瀬奈は「すっ」っと短く息を吸い込む。僕の手のひらに、かすかだけど彼女の吐息のぬくもりと、唇のやわらかい感触が残る。


「えっ……」


 呟く僕に目を流し「なに?」と一言――。


「もしかして、アタシは緊張なんてしてないと思ってた? そんなことないんだよ。これでも、実はすっごい緊張してるんだからっ」


 ――いや、そういうことではないのだが……


「よし、じゃあ行こうか」


 立ち上がって一歩前へと進む瀬奈。それに合わせて僕も立ち上がる。

 さっきまでとは比べ物にならないほどに心臓がバクバクと悲鳴を上げている。もう、吊り橋だとかそんなレベルじゃない。



 第四幕。恋に悩むリア王とその忠臣であるケント伯のシーンから物語は再開される。


『――ああ、私はどうしたらいいんだ。地位も名誉もプライドなんてもう何もいらない。欲しいのは、コーデリアただひとり……

 しかし、今となってはもうどうすることも出来ない。わたしはすでに結婚してしまっているし、コーデリアは国家に反逆した家系の娘。どうしたってこの想い、成し遂げる事はかなわない。ああ、ケントよわたしは一体どうしたらいい……』


『リア王様。本当にコーデリア様以外に何もいらないとお思いですか?』


『ああ、もちろんだとも。彼女のためならば、この命だって惜しいとは思うまい』


『もし本当にそうお思いならば、国も地位も名誉も捨ててコーデリア様とどこか遠くの地に逃げる……という道もあります』


『しかし、王のわたしが逃げるなど……』


『それには心配及びますまい。実質、今この国を統治しているのはクローディアスです。リア様が今ここでお逃げになっても、すぐに国が傾くということはありますまい。

 もし、その覚悟がおありとあらばこのケント、お二人の逃亡に助力いたします』


『……わかった。ケントよ、その助け、借りられるか?』


『はい、お任せください』


 セリフを言いながら、僕はふと思う。このケントのセリフ、聞きようによってはリア王に対し、〝もうお前いらないからどっかいけよ〟的なニュアンスに聞こえないだろうかと思ってしまう。どうせ気づくならもっと前に気付くべきだったが、本番になって初めて気が付いたところでもうどうしようもない。あとは勢いに任せるしかないのだ。


 シーンは変わり、次は僕がコーデリアのところに行き、駆け落ちをする待ち合わせ場所を決め、軟禁状態のコーデリアを開放する。


 これで、またひとまず脇役に過ぎない僕の出番はしばらくない。ほっと一息つきながら舞台の袖で皆の演劇を見守ることになる。


 リアとコーデリアの逢引場所は郊外にある廃墟。草木も眠る深夜、待ち合わせ場所でひとり、コーデリアの来るのを待つリア王の前に突如現れたのはコーデリアではない。病にて急死した父王だった。


『リアよ、心して聞くがよい。わたしの死んだのは病のためではない。殺されたのだ』


『殺された?』


『毒を飲まされたのじゃ』


『一体誰がそのようなことを?』


『わからぬか? お前の母、ガートルードじゃ』


『は、母上が? いったいなぜ?』


『うむ、あれと弟のクローディアスは恋仲にあった様じゃ。それでわしのことが疎ましくなったのじゃろう』


『そ、そのようなことが……まさか』


『女の心というものはな、うつろいやすいものなのじゃ。しかしなリア。母を恨んではならんぞ。悪いのはおそらくクローディアスの方じゃろう。
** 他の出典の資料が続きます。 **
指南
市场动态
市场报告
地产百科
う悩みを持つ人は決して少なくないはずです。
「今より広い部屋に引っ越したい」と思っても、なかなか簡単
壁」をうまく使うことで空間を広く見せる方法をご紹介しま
あやつめ、おそらく権力欲しさにガートルードをたらしこんだのであろう。気をつけろよリア、奴は次にお前を国から追放しようとするやもしれん』


『気を付けるも何も……もう少しで私は国を捨てて逃げ出すところでした。いや、こうしてはいられない。すぐさま城へと戻り、母上の不義の真偽を確かめなくては!』


 王の幽霊は消え、リア王は城へと立ち去る。

 誰もいなくなった廃墟に遅れてきたコーデリアはひとり、暗闇の恐怖におびえながらうずくまる。
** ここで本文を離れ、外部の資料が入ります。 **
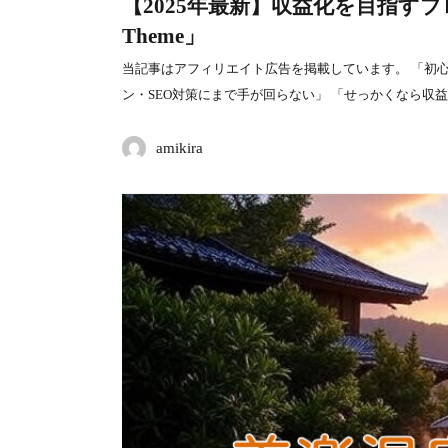
【2025年最新】収益化を目指すブ
Theme」
当記事はアフィリエイト広告を掲載しています。 「初心者
ン・SEO対策にまで手が回らない」 「せっかくなら収
amikira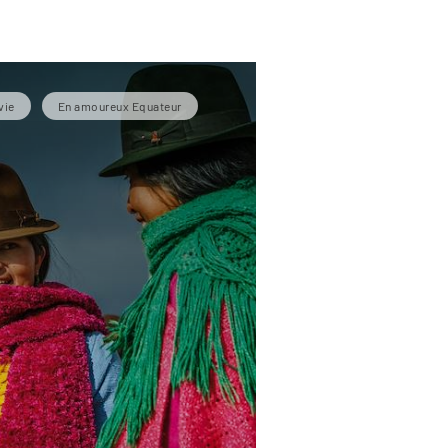
vie
En amoureux Equateur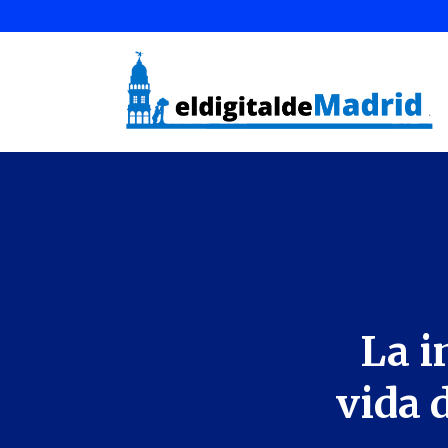
La i
vida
 シーンは変わり王城に、止める衛兵を押しのけてリア王が無理にクローディアスの寝室に入ると、そこには一つのベッドの中、母ガードルードとクローディアスがいるのを確認する。


『やはり、母の不義は事実であったか! おのれクローディアス! 剣を獲れ! 父の敵、ここで晴らす!』


『何を偉そうにこのクソガキが! ええい、この際きさまも逆賊としてこの場で成敗し、この国は私が貰い受けようぞ!』


 クローディアスは剣をとり、リア王との激し殺陣を演じる。

 普段は裏方の仕事ばかりをやっていてあまり活発そうには見えない脇屋先輩だったが、さすがは演劇部の三年生。見事な立ち回りはやはり昨日今日はじめたばかりの素人でないことは一目瞭然だ。しかし、やはりそんな脇屋先輩と勝るとも劣らない昨日今日殺陣の練習を始めたばかりの大我がすごいということが余計に目立つ。
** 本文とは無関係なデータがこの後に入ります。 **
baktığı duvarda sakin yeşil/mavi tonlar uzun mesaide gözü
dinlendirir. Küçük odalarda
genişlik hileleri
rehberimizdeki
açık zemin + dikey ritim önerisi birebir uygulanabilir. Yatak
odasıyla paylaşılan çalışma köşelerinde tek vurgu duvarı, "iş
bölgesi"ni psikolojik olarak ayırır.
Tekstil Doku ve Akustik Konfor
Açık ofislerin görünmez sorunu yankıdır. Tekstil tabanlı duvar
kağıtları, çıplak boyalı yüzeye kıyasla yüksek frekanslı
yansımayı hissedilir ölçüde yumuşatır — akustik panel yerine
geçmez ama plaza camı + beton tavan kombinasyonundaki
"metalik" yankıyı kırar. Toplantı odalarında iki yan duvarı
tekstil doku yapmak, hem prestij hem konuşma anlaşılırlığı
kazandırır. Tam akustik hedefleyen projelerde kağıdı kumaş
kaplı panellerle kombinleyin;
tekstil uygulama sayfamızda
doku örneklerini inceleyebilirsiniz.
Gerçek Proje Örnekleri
 激しい剣戟の末、クローディアスの剣がリアをとらえる。リアにとどめを刺そうと突いたクローディアスの剣は我が息子を守ろうとするガートルードを貫く。


『ガートルード!』


『母上!』


 ひるんだクローディアスめがけてリアの剣が振り下ろされる。


『母上……せめてもの手向けだ。クローディアスとはあの世で共に暮らすがいいさ……』


 いったん幕が引き、いよいよ物語は終幕へと突入する。舞台の袖に降りてきた瀬奈は自らの演じるガートルードが死んだことで出番は終了。汗で額に張り付いた髪の毛は、いつでも天真爛漫な彼女でさえ緊張していたというゆるぎない証拠だ。クローディアス役の脇屋先輩も舞台の登場はここで終わりだが、彼にはまだ照明や効果音など裏方の仕事が残っている。戸部っち先輩もチョイ役ではあるがまだ舞台に登場する予定があるので脇屋先輩と交代だ。


 そしてケント役の僕にもまだ少し出番がある。